Stefan and I saw a tourist map of the city last night and realized how little of Turin we have seen, so today we want to walk more of it.
Lillian, my mom and I go out for breakfast this morning. We want some girl time, and we want to see how the Italians eat breakfast. The coffee bars are all very cool, with copper bars and baristas manning the helm. I get a delicious cappuccino while we enjoy tastes of different Italian treats, many similar to a croissant but filled with creams and jams.
We go back to the apartment to collect the guys and find them still in pajamas. We finally leave to walk the city. We head in the direction of the Egyptian museum, but this time we walk much farther. There is a small park at the end of the street, where we turn around, but not much space for the kids to play. We have yet to find a playground in Turin. We walk back up a side street. Shops fill every street. And unlike the frenzy of New York, this seems to be a lovely place to shop. We stop at only one shop, though. Superga, which we learn is based in Turin, has shoes in every color. Stefan and I are both in need of new walking shoes, and we each find great ones here.
Grandpa notes> We can only all wish that Stefan would wear pajamas.
Eventually we walk past the city version of Eataly. It’s much smaller than the one we visited yesterday, but it has a restaurant on the patio. We excitedly sit and await a great meal like yesterday’s. Oly picks the lasagne from a case of prepared food inside, and it turns out to be the very best thing on the table. I’m excited to try a true Italian tiramisu, and it doesn’t disappoint.
After lunch we walk to the Mole Antonelliana, a must-see landmark in Turin. When we finally reach it, we find it closed. No panoramic view for us today. Without going inside, I don’t find this landmark to be anything very special. It’s not far from other things in town, but I wouldn’t go out of my way to see it.

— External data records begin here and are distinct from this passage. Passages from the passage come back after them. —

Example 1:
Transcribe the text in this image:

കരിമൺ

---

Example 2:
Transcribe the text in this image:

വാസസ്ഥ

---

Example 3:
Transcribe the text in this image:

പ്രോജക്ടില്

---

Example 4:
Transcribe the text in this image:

We walk back toward the house through the Giardini Reali, which were landscaped by the same man who planned Versailles. Much of it is open to the public and looks like any other city park. We attempt to use a public toilet, which my mom notes is very clean. Then when my dad goes in, an alarm of lights and sound shames him for not paying his 20 cents. Ha! Then when he pays and re-enters, the toilet begins to clean itself, with fluid running down the walls and across the floors. The toilet retreats into the wall. It’s hilarious.
Grandpa notes> It’s not nice to make fun of elderly people who are trapped in the toilet from hell.

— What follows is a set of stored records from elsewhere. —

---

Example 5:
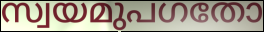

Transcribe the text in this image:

സ്വയമുപഗതോ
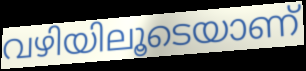
വഴിയിലൂടെയാണ്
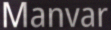
Manvar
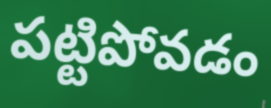
పట్టిపోవడం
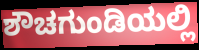
ಶೌಚಗುಂಡಿಯಲ್ಲಿ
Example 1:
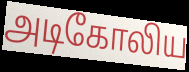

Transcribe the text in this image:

அடிகோலிய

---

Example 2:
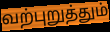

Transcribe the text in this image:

வற்புறுத்தும்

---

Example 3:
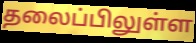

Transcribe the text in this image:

தலைப்பிலுள்ள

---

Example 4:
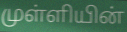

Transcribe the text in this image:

முள்ளியின்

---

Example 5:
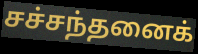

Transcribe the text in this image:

சச்சந்தனைக்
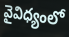
వైవిధ్యంలో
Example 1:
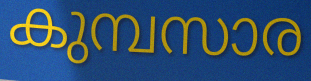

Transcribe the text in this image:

Part of the garden is closed due to restoration. We walk around and enter the last part through the gates of Palazzo Madama. A fountain and a very large statue of a whale sit in the square garden. There isn’t a lot to it. I wonder if the most impressive part is the closed portion.
I’m not feeling very well, so I go home to rest.
The whole house rests, and the kids get a movie. It’s warm, so someone (probably Stefan) decides they should watch their movie without any clothes.
After awhile, my mom gets bored and asks me to go shopping with her. We walk the streets and get to spend as long as we want in the stores. It’s really nice. I update my travel wardrobe with a couple new shirts from H&M. I love their stuff for summer because it’s stylish and you don’t need it to last very long.
We return to the apartment and separate into two groups for dinner. Date night! My parents leave with the kids, and Stefan and I head to that restaurant we saw last night: Da Cianci Piola Caffe. We grab one of the last tables on the bustling patio. The menu is simple, on a personal blackboard. We order pastas, a strange meat that was soaked in vinegar for 2 days and delicious desserts. The house wine comes in half liters. It’s all very magical, especially when the accordion players start up in the square. 20-30 people wait in the square for a table to become available. This is the perfect spot. When the bill finally comes, Stefan laughs. We are shocked to learn the entire meal was 36 euros. Now that’s a good date night!
Grandpa notes> Date night still ended by 9:00. Lillian and Olaf are bigger party animals than their parents.
We walk around town a bit and stop for one more glass of wine before heading home. My parents tell us they had an even better night than us with the kids. Perfection!
Kimberly, I savor each morsel of your experience. Reading your blog stimulates my imagination. I so wish I were there. What a great adventure you and your parents are providing Oly and Lillian. I am so glad everyone is having the time of his/her life! The pristine quality of your pictures coupled with your poignant stories and inserts from Stefan and your dad is magical! Enjoy Italy!!! Glad you’ve been having some great date nights too!